Memories in Full Color
This was going to be a hate post but I truly am not capable of hating you. I am very angry, yes. Very upset, yes. Very hurt, yes. But still... you're you even if you're a complete stranger now. Either you're one person I could never hate or I am one person who could never hate.You just followed your happiness. I get it. It was at the expense of my happiness but hey, that should be okay. I'm just too selfish to accept that I am not the girl who can make you happy anymore. Ego thingy. I've just always wanted to keep all my belongings for as long as I can and to see what I had taken by a hoebag... Well, you get the idea. Plus, you never used my name for anything - a password or username or whatever. And you've officially discarded 17 for 04. So yeah, I am in pain again but only because I want to be. Guess I'd rather hurt than feel nothing at all.
So I opened our album. Stared at each photo and let the memories crash through. Wept. I'm going to be weeping for what we had for a very long time. We were so good together. Yes, everyone knows the three years we shared was no bed of roses. Who gives a crap. Each one of our photos is a reminder of the happy days. You never see the hard days in a photo album... but those are the ones that get you from one happy snapshot to the next.

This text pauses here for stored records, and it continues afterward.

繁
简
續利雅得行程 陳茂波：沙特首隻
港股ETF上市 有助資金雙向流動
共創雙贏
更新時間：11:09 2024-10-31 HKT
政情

You've grown wings and flown up up high, away from me and everyone else... And I'm honestly happy for and proud of you. Yet, I can tell you're still struggling with those wings. We've always relied on each other for advice. I hope the advice I gave you is not thrown into the wind. Because although I'm not in those photos, I took them. They were taken to be a reminder of those moments. They were taken to remind us during hard days of why we fought to be together. So to still hang on to them... is just insult to her. Hoebag na nga sya eh, don't treat or make her feel any less pa. Haha.
Make new memories and take lotsa pictures with her so one day, you don't look back at our pictures and go "Damn that was funn!"